My fingers clenched into the rail so hard that they must have scarred it: a mountain of a wave — I mean a mountain, there was no poetic licence about it — was reared dead ahead of us and our absurd little ship was aiming its bowsprit straight into the scend of it. It was no moment for terror: our extinction was inevitable. I watched as though mesmerised. Up and up went our bows until Peter and I were bent almost level with the deck and still the peak of the glassy green mountain was high above us. I prepared in my mind a few suitable words of gratitude and farewell to say to Peter but, before I could speak, I heard a great roar from the Captain, behind and above us on the quarter-deck.

“Mr Lubbock!” he bellowed, “ Mister , I say! Your watch is idling; the lee-braces are as slack as a whore’s stays. When your men have done picking their noses, pray get them to work or they’ll suffer a fine of a shilling each. Yes, a shilling I say!”

I gazed aghast at Peter for, clearly, Captain Knatchbull was insane. Peter pursed his lips in a vexed way and, cupping his mouth, shouted in my ear “I know what you are thinking. A shilling is a little severe: the men were only sheltering in the lee of the main-mast bitts and yarning to pass the time away because there was no work on hand you see: it was Lubbock’s fault that he did not keep them busy.”

My gape of incomprehension was ill-timed for we had just then fought our way to the very top of the fearful mountain of water and its crest broke over us, sending a hundred tons of “green” the length of our deck, much of which I swallowed. When I had exuded it I glanced at Peter. His face was unnaturally straight and expressionless. Against the evidence of my senses I came to realise that these unspeakable demonstrations of Nature’s violence were neither rare nor considered perilous by those who went down to the sea in ships. We were, at that moment, pitching down the further slope of the watery mountain at such a rate and such an angle that it took all my manhood to speak casually.

“Do you have the watch, Peter?” I asked.

“No, not yet.”

“Then why are you here?”

“Fresh air, my boy, fresh air! Just fill your lungs, isn’t it splendid? Many an invalid would give a fortune for such stuff.”

I believe he said something else but it was smothered by another monstrous surge of water, bidding fair to sweep us overside. I noticed that he unobtrusively kept a firm grip of my oilskins: I appreciated this although I said nothing.

“Karli,” he said.

“Yes?”

“I have to speak seriously to you.”

“Yes, Peter?”

“We may never have the opportunity to speak in privacy again.”

“I understand,” I said fervently.

“D’you see, we shall soon be entering the Tropics, where the Lord’s writ doesn’t run, where the stars take on unfamiliar patterns and men can turn into beasts overnight.
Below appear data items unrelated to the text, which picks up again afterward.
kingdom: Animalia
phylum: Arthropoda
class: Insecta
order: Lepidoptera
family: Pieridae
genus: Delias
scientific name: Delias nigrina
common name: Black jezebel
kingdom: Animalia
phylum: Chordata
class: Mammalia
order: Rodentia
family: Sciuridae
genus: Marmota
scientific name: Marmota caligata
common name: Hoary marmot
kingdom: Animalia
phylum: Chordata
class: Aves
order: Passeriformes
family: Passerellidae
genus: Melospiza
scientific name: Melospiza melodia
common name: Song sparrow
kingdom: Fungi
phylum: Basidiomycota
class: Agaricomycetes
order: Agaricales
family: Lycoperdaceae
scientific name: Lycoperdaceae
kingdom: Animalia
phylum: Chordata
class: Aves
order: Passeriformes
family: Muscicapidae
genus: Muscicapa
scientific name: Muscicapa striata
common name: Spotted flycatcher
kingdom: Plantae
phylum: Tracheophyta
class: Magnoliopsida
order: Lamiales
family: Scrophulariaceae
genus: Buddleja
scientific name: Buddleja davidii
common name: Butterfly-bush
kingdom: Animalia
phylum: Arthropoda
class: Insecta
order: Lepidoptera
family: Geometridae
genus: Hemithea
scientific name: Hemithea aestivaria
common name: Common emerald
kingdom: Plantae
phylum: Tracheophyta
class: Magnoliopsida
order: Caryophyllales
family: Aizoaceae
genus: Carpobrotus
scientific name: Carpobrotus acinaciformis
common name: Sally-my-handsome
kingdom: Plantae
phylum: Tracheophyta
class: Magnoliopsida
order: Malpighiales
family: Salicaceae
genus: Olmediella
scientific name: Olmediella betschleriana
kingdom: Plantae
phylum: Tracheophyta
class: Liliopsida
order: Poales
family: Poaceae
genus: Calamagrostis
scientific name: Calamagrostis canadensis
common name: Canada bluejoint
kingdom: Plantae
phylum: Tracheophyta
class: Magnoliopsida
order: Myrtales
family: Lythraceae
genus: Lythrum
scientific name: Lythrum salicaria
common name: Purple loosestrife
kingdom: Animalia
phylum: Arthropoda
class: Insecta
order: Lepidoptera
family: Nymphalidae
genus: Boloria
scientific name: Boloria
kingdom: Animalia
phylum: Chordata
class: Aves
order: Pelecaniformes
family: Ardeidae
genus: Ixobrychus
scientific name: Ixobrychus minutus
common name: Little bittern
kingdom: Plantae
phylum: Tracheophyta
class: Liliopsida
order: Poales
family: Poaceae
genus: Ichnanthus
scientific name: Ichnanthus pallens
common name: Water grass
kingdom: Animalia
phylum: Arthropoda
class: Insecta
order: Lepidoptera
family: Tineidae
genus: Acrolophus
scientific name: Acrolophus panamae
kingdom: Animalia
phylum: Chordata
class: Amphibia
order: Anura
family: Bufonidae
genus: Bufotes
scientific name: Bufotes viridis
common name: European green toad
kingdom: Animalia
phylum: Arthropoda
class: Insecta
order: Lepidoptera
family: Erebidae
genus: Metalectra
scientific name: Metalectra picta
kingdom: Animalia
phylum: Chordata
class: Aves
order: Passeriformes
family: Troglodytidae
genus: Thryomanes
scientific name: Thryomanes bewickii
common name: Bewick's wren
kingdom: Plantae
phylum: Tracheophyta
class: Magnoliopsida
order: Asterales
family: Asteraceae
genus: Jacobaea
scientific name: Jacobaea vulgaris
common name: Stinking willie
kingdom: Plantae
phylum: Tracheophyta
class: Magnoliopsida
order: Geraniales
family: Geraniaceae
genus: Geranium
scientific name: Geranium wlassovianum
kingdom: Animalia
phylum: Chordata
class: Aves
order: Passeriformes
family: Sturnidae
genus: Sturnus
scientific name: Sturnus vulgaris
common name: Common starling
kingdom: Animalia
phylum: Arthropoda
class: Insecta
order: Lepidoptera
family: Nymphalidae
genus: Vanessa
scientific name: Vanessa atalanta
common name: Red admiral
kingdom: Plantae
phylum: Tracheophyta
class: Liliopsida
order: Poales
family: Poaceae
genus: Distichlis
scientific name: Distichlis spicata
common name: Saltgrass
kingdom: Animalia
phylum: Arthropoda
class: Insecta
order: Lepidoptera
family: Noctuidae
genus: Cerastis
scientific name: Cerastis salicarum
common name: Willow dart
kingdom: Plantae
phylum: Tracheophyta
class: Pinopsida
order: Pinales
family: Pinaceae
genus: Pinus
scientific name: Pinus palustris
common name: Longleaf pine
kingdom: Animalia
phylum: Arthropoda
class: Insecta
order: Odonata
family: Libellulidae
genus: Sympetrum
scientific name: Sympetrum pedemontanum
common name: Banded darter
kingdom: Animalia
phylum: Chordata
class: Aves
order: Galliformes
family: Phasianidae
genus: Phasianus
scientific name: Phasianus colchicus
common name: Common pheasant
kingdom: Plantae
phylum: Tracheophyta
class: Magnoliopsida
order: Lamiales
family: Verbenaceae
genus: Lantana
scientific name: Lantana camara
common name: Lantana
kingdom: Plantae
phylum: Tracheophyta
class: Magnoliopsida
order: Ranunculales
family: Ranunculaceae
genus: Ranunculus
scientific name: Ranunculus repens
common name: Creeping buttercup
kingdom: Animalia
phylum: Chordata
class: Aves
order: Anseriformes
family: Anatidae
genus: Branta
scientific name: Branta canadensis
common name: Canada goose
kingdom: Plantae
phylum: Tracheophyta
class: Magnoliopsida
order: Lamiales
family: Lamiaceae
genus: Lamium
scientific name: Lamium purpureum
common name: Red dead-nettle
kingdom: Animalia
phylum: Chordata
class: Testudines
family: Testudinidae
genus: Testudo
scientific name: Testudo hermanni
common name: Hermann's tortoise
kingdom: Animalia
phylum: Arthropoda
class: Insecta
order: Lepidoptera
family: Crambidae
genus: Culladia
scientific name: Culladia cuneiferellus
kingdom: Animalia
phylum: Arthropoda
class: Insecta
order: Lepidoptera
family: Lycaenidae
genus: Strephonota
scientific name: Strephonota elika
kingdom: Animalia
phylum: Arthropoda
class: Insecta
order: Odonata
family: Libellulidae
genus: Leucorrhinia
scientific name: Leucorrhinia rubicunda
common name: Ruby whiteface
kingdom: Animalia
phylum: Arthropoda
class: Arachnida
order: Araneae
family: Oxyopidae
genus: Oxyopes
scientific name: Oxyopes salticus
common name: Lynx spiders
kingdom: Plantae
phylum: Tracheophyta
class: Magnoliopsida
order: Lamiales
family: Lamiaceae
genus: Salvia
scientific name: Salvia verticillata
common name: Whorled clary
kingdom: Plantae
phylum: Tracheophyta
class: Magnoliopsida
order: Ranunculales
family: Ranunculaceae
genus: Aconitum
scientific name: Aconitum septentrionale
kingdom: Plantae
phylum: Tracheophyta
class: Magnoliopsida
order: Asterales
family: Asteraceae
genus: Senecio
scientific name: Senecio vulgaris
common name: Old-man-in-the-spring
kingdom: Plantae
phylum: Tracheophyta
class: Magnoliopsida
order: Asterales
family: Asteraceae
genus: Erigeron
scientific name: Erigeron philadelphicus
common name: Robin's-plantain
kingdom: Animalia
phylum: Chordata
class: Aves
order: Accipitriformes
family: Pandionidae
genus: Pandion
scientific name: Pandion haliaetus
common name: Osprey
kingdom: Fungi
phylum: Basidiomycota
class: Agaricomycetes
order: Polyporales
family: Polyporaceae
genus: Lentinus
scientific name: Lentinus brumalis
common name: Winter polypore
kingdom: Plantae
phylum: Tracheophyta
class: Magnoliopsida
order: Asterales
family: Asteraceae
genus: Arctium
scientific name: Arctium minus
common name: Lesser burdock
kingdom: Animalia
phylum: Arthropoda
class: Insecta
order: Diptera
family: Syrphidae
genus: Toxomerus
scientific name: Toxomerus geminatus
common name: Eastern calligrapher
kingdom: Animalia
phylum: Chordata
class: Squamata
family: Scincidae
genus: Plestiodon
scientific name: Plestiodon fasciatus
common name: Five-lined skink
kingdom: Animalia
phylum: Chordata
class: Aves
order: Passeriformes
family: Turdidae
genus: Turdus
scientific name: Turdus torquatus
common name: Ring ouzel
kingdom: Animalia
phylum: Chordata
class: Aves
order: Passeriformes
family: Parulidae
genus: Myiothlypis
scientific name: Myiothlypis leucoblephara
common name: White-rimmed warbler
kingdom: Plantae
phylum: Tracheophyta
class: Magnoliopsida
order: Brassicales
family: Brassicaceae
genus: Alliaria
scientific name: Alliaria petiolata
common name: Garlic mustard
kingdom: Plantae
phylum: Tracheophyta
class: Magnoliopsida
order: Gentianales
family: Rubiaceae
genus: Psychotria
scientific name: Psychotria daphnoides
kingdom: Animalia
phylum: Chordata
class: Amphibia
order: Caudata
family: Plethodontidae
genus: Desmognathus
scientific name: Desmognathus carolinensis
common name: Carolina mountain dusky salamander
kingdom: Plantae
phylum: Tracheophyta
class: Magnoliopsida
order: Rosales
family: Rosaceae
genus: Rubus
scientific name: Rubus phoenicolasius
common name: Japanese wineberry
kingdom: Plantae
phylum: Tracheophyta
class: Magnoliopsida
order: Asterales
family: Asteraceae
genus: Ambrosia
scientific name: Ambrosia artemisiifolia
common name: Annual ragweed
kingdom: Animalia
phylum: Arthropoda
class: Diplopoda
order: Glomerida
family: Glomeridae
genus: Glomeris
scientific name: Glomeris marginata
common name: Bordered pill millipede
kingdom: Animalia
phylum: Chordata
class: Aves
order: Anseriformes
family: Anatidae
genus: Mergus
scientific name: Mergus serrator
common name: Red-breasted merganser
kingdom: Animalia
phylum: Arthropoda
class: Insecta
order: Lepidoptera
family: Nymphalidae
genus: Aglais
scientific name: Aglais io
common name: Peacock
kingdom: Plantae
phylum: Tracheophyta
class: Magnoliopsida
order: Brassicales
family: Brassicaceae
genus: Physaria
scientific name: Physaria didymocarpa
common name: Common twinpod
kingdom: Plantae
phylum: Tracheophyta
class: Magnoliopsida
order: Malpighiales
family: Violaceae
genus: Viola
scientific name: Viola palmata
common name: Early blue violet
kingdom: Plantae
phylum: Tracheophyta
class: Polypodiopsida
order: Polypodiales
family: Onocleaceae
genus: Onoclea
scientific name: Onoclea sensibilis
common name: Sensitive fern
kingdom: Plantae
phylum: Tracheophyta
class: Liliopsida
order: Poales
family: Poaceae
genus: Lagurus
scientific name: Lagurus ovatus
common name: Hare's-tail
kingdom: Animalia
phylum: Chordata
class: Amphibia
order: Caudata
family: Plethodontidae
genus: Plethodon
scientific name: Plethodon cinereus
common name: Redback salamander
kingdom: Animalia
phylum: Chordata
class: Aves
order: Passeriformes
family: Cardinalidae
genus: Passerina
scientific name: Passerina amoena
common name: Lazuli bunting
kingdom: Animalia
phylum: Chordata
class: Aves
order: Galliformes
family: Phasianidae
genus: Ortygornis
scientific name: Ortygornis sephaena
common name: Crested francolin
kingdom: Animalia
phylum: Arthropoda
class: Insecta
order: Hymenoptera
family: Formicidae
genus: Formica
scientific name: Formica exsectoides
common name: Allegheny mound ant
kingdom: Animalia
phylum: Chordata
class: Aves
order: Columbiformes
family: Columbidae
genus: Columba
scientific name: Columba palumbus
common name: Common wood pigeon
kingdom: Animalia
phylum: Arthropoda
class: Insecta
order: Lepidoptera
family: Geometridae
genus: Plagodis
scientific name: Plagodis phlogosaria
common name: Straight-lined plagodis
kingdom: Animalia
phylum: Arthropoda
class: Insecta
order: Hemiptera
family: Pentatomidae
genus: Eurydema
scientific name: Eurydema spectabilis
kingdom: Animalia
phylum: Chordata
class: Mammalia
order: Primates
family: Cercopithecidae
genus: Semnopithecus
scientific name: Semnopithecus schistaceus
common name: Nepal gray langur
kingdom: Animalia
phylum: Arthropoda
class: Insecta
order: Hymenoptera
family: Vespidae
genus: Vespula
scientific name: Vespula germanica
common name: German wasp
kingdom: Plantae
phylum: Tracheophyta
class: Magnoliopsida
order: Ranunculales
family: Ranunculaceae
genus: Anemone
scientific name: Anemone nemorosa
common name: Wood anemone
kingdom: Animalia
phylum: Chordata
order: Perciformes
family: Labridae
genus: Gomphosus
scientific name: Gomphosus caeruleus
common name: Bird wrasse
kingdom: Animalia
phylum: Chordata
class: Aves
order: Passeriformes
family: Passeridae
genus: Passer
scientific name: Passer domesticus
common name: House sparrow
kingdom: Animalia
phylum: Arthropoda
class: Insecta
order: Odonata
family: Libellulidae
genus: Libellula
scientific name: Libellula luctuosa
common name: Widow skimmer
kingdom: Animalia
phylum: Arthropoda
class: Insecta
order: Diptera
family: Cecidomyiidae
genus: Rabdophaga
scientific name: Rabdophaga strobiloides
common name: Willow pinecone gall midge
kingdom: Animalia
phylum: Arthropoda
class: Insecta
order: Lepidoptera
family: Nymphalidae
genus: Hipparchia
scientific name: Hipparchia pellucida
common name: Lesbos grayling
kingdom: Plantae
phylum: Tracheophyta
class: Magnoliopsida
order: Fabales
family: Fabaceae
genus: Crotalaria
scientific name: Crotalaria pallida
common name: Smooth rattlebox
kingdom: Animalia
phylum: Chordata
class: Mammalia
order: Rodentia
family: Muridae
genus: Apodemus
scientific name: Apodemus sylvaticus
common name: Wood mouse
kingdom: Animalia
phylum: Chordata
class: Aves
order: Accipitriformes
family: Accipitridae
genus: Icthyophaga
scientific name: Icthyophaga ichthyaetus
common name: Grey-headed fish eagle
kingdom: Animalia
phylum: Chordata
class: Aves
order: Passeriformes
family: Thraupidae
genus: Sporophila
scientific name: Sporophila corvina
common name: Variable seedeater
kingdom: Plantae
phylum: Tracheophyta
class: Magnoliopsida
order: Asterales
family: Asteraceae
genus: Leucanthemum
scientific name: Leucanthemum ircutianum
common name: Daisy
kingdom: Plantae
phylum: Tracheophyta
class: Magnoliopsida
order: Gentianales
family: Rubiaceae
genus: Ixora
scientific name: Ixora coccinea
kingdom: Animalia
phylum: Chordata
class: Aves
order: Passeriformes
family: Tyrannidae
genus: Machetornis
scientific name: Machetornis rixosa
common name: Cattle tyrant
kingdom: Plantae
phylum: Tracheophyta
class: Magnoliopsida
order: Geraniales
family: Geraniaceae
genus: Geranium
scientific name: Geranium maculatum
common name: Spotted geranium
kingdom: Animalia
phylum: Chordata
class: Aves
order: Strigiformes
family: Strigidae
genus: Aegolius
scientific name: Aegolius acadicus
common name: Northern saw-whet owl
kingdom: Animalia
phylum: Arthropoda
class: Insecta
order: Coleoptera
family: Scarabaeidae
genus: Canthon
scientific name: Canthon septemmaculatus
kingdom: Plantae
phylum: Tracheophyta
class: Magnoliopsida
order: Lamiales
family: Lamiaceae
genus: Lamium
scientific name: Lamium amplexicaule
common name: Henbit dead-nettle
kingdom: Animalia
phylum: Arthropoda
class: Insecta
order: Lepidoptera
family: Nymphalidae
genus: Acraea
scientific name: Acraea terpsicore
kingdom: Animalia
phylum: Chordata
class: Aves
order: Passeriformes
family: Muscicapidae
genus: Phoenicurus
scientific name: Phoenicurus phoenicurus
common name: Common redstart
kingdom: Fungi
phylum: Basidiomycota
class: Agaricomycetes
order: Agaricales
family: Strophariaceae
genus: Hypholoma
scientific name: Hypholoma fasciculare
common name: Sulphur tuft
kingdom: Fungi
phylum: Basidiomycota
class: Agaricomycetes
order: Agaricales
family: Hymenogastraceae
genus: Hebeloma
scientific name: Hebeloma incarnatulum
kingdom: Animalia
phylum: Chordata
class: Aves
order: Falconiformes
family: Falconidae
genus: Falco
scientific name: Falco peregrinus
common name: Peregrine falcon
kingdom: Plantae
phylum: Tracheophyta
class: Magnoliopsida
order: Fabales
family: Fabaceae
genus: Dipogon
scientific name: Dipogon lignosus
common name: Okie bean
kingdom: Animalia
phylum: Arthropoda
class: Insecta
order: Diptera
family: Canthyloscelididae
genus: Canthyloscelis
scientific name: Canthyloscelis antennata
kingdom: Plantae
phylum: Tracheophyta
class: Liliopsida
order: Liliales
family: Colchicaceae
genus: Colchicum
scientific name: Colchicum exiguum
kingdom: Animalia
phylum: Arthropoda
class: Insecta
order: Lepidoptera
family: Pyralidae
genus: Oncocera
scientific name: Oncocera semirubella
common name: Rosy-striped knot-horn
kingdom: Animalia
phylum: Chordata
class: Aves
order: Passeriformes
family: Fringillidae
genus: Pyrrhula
You will take my word for these things, will you not?”

“Indeed I shall, Peter,” I quavered.

“Now, more to the point, these strange Tropic manifestations work equally upon cooked meat.” He laid a friendly arm upon my shoulder. “What I am trying to say, my dear chap, is that the galley fire has been out for ten hours and that there will be but short commons for breakfast. You, however, have not one or two but, so you tell me, three salt ox-tongues in your tin shirt-box. Do you not think that you should broach one this morning, before the sands of time run out for us both?”